Sprache leicht gemacht? – Das Leichte Sprache Graduiertenkolleg Mainz

12.06.2022
Studium
cah

Das Lesen und Verstehen langer Texte ist für die meisten ein Leichtes – nicht so für Menschen mit Leseschwierigkeiten. Doch kann Leichte Sprache dem Abhilfe schaffen?

Nach einer Studie der Universität Hamburg aus dem Jahr 2018 haben 6,2 Millionen Deutsch sprechende Erwachsene im Alter von 18 bis 64 Jahren Schwierigkeiten beim Lesen und Schreiben. Das bedeutet, sie sind nur gering literalisiert. Dies entspricht einem Anteil von 12,1 Prozent der deutschen Gesamtbevölkerung. 

 

Von den 6,2 Millionen gering literalisierten Menschen haben mehr als die Hälfte Deutsch bereits als Erstsprache erlernt. Anhand dieser Zahlen wird zum einen die gesellschaftliche Relevanz und zum anderen die nötige Forschung zu Leichter Sprache deutlich. 

So wurde im Jahr 2014 eine neue Forschungsstelle, eigens für Leichte Sprache, an der Universität Hildesheim errichtet. Dort werden wissenschaftliche Regelwerke für die Nutzung Leichter Sprache auf Grundlage sprachwissenschaftlicher Erkenntnisse erarbeitet und überprüft.  

Und auch die Politik setzte mit der Nivellierung des Behinderungsgleichstellungsgesetz des Bundes (BGG) von 2016 ein Zeichen, indem Leichte Sprache verstärkt für die Beratung bei Behörden und Ämtern eingesetzt werden soll. Leichte Sprache soll somit zur Barrierefreiheit unserer Gesellschaft beitragen.

- _Die Daten_
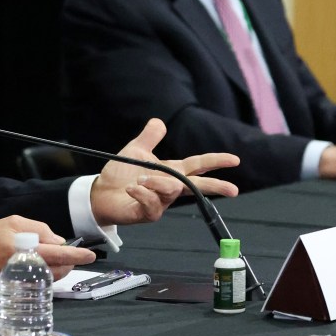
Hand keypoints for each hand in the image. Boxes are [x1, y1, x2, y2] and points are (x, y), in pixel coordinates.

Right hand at [0, 215, 94, 291]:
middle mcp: (26, 269)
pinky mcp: (17, 290)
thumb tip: (59, 241)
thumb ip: (39, 229)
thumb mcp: (14, 222)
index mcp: (26, 249)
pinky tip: (42, 268)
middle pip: (59, 270)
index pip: (59, 254)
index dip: (77, 255)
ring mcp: (22, 282)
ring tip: (56, 259)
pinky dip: (46, 276)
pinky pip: (39, 285)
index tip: (91, 255)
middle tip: (70, 254)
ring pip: (51, 280)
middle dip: (69, 262)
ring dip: (60, 270)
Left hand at [90, 118, 239, 226]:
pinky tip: (131, 188)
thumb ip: (149, 137)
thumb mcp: (136, 150)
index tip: (234, 159)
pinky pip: (152, 204)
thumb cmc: (121, 174)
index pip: (197, 166)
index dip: (215, 161)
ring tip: (139, 178)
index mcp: (171, 171)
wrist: (101, 192)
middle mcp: (170, 188)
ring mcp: (161, 203)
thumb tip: (159, 121)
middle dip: (214, 186)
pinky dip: (142, 193)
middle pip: (197, 186)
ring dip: (156, 182)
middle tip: (232, 189)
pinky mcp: (148, 213)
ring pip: (171, 191)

- _Übungsaufgaben_
• 1. Beantworte zum Artikel über Leichte Sprache die folgenden Fragen jeweils knapp:
(a) Wie viele Deutsch sprechende Erwachsene haben laut der Studie der Universität Hamburg Schwierigkeiten beim Lesen und Schreiben?
(b) In welchem Jahr wurde an der Universität Hildesheim eine Forschungsstelle für Leichte Sprache errichtet?
(c) Aus welchem Jahr stammt das im Artikel genannte Behinderungsgleichstellungsgesetz des Bundes?
• 2. Nenne alle Jahreszahlen, die im Artikel über Leichte Sprache vorkommen, einschließlich der im Datum unter der Überschrift.
• 3. Setze den Artikel über Leichte Sprache im Anschluss an seinen letzten Satz fort.

- _Geordnete Antworten_
• 1.
(a) 6,2 Millionen
(b) 2014
(c) 2016

• 2. 2022, 2018, 2014, 2016

• 3.
Aber was ist überhaupt unter Leichter Sprache zu verstehen, wer profitiert davon und was hat die Johannes Gutenberg-Universität Mainz (JGU) damit zu tun? 

Was ist Leichte Sprache und welche Funktionen erfüllt sie?

Das Graduiertenkolleg "Einfach komplex! Ein multimodaler und interdisziplinärer Ansatz zur Untersuchung von sprachlicher Komplexität in der Leichten Sprache" der JGU definiert Leichte Sprache als "eine auf verschiedenen sprachlichen Ebenen vereinfachte Form der deutschen Sprache, die für Menschen konzipiert ist, die standardsprachliche Texte nicht ohne Weiteres verstehen können (z. B. Menschen mit Lernschwierigkeiten)."

Leichte Sprache ist demnach als barrierefreie Kommunikation zu verstehen, welche sich die gesellschaftliche Teilnahme aller zur Aufgabe macht. Zunächst ist Leichte Sprache aus der Praxis heraus entstanden. Eine erste Verschriftlichung der noch wenig spezifischen Regeln Leichter Sprache wurden im Jahr 2009 von "Inclusion Europe" und dem "Netzwerk Leichte Sprache" auf den Weg gebracht. 

Mit den sprachwissenschaftlichen Untersuchungen der Forschungsstelle Leichter Sprache an der Universität Hildesheim gelang schließlich 2015 die Veröffentlichung des ersten Regelwerkes im deutschsprachigen Raum. Dieses wird nun fortlaufend aktualisiert und überarbeitet. 

Die Regeln Leichter Sprache sind sehr umfangreich, sodass hier nur ein grober Überblick gegeben werden kann. So ist bspw. eine Regel, Sätze kurz zu halten und keine Verbklammer zu verwenden. Ein Satz sollte zudem auch nur eine Botschaft übermitteln und nicht verschachtelt sein. Fremdwörter sollten vermieden und durch einfachere Synonyme ersetzt werden. Falls dies nicht möglich ist, sind diese ausreichend zu erklären. Ferner können komplexe Wörter auch optisch durch einen sogenannten Mediopunkt getrennt werden, um das Lesen auch visuell zu vereinfachen.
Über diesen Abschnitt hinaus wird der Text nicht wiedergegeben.